### [YOUR OBJECTIVE]
Duplicate the stretch of records below from the very start through the line that contains "determined by: Görts-van", reproducing each line without any change.
** start of DATASET CONTENT **
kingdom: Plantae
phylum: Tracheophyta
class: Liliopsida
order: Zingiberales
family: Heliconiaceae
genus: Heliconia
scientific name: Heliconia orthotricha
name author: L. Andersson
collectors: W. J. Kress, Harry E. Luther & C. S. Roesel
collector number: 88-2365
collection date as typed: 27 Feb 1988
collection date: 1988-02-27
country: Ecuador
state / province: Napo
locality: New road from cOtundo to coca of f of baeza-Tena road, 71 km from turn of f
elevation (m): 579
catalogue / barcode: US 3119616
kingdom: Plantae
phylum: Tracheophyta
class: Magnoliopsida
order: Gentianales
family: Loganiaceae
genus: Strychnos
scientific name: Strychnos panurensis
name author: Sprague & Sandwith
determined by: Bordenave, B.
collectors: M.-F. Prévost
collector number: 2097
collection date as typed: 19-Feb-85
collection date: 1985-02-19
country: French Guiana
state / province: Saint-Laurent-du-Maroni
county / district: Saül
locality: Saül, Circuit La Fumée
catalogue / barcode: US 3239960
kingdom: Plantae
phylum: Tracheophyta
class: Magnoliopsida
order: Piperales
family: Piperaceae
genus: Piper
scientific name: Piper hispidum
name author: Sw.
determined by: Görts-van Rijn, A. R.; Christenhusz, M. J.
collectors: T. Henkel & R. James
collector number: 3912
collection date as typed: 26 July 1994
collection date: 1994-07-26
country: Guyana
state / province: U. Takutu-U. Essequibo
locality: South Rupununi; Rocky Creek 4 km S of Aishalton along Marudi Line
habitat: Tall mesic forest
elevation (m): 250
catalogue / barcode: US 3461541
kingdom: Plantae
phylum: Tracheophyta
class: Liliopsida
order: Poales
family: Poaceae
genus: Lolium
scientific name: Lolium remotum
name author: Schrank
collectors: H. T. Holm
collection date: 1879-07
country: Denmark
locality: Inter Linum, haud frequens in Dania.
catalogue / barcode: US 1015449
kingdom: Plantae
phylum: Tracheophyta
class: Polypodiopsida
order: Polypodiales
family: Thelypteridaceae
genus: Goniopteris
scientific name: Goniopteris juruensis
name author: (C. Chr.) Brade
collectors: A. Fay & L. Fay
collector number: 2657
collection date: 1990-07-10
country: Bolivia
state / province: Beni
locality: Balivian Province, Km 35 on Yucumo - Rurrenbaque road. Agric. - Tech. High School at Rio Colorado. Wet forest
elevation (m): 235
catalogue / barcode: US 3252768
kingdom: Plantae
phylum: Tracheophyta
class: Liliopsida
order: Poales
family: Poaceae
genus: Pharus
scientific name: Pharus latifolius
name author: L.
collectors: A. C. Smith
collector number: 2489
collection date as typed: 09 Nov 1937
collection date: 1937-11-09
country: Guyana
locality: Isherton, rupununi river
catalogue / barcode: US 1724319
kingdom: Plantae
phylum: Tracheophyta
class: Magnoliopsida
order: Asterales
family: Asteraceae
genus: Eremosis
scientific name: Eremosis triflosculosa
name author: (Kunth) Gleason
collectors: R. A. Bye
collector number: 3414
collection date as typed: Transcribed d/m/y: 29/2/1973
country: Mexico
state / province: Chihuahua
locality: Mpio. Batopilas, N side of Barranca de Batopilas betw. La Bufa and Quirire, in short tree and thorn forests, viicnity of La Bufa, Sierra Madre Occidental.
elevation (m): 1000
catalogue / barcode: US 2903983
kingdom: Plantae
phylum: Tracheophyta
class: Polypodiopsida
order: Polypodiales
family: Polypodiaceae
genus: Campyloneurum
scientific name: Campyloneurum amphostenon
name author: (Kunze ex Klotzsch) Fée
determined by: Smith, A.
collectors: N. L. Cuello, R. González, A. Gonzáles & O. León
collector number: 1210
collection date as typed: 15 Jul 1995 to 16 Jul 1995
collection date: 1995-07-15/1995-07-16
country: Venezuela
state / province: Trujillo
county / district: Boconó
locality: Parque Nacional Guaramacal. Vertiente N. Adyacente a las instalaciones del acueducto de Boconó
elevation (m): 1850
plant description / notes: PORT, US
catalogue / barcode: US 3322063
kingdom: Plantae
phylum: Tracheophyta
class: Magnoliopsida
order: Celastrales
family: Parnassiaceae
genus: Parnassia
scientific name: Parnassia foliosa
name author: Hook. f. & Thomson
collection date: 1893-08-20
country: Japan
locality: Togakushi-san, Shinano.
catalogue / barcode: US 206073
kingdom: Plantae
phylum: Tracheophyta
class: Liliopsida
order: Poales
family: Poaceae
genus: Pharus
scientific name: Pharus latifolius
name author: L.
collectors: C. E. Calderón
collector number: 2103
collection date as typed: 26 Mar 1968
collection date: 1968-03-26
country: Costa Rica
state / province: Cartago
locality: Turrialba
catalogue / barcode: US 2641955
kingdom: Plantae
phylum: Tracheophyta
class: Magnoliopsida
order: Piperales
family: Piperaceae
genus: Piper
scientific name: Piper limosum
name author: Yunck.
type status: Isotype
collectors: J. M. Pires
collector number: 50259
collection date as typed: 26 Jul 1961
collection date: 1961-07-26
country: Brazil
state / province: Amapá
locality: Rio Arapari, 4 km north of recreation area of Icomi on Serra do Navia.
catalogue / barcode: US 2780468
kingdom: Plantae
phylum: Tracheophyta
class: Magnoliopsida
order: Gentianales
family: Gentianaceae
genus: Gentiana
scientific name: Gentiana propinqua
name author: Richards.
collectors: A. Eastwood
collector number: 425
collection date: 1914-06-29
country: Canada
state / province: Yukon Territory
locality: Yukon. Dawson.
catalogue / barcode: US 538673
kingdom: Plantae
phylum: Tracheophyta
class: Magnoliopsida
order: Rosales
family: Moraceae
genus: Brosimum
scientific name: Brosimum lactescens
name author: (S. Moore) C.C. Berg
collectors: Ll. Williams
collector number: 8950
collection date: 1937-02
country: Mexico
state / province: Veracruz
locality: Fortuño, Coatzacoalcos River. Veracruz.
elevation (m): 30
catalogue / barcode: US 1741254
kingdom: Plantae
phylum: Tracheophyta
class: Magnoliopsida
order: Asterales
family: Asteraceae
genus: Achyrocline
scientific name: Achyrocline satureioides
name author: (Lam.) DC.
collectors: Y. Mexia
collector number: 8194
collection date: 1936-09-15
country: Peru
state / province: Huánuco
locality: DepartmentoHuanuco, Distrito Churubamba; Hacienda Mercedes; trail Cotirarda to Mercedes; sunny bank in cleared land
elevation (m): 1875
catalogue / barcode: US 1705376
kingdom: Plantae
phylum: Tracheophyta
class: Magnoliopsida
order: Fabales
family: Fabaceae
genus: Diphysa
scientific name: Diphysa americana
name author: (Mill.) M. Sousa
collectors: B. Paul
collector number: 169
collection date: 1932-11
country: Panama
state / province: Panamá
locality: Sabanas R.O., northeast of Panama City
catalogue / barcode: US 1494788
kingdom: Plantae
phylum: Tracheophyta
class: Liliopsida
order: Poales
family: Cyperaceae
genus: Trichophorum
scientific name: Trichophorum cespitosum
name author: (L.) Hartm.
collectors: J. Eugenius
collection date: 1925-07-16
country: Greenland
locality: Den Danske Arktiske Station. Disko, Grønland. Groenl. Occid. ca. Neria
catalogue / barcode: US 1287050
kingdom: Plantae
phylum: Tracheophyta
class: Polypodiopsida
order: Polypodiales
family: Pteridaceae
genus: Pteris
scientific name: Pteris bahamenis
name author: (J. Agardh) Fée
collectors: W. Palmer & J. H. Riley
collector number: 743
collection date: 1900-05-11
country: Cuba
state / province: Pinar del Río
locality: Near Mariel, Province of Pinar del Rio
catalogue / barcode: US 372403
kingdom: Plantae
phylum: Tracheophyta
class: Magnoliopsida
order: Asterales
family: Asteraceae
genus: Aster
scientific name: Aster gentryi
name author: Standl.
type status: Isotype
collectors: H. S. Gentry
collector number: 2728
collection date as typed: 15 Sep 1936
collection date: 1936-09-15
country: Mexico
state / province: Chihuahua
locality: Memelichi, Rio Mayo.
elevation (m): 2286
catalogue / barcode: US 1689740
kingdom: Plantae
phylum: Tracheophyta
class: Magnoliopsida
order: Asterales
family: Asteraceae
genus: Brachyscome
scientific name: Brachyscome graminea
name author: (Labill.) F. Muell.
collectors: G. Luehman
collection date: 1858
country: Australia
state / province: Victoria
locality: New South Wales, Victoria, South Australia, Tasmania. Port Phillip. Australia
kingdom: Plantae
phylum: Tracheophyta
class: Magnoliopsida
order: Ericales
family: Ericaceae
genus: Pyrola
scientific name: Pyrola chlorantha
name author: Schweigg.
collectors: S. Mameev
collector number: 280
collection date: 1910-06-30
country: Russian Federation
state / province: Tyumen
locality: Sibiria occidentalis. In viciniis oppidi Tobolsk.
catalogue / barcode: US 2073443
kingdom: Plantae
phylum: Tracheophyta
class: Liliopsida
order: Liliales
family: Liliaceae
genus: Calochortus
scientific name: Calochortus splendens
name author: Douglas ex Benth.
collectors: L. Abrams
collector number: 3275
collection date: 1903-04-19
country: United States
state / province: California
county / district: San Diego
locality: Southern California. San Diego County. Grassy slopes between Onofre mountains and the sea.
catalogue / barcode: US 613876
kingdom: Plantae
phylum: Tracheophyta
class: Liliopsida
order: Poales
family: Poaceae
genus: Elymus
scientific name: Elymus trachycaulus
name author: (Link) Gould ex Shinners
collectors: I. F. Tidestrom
** end of DATASET CONTENT **
### [RESPONSE BELOW]
kingdom: Plantae
phylum: Tracheophyta
class: Liliopsida
order: Zingiberales
family: Heliconiaceae
genus: Heliconia
scientific name: Heliconia orthotricha
name author: L. Andersson
collectors: W. J. Kress, Harry E. Luther & C. S. Roesel
collector number: 88-2365
collection date as typed: 27 Feb 1988
collection date: 1988-02-27
country: Ecuador
state / province: Napo
locality: New road from cOtundo to coca of f of baeza-Tena road, 71 km from turn of f
elevation (m): 579
catalogue / barcode: US 3119616
kingdom: Plantae
phylum: Tracheophyta
class: Magnoliopsida
order: Gentianales
family: Loganiaceae
genus: Strychnos
scientific name: Strychnos panurensis
name author: Sprague & Sandwith
determined by: Bordenave, B.
collectors: M.-F. Prévost
collector number: 2097
collection date as typed: 19-Feb-85
collection date: 1985-02-19
country: French Guiana
state / province: Saint-Laurent-du-Maroni
county / district: Saül
locality: Saül, Circuit La Fumée
catalogue / barcode: US 3239960
kingdom: Plantae
phylum: Tracheophyta
class: Magnoliopsida
order: Piperales
family: Piperaceae
genus: Piper
scientific name: Piper hispidum
name author: Sw.
determined by: Görts-van Rijn, A. R.; Christenhusz, M. J.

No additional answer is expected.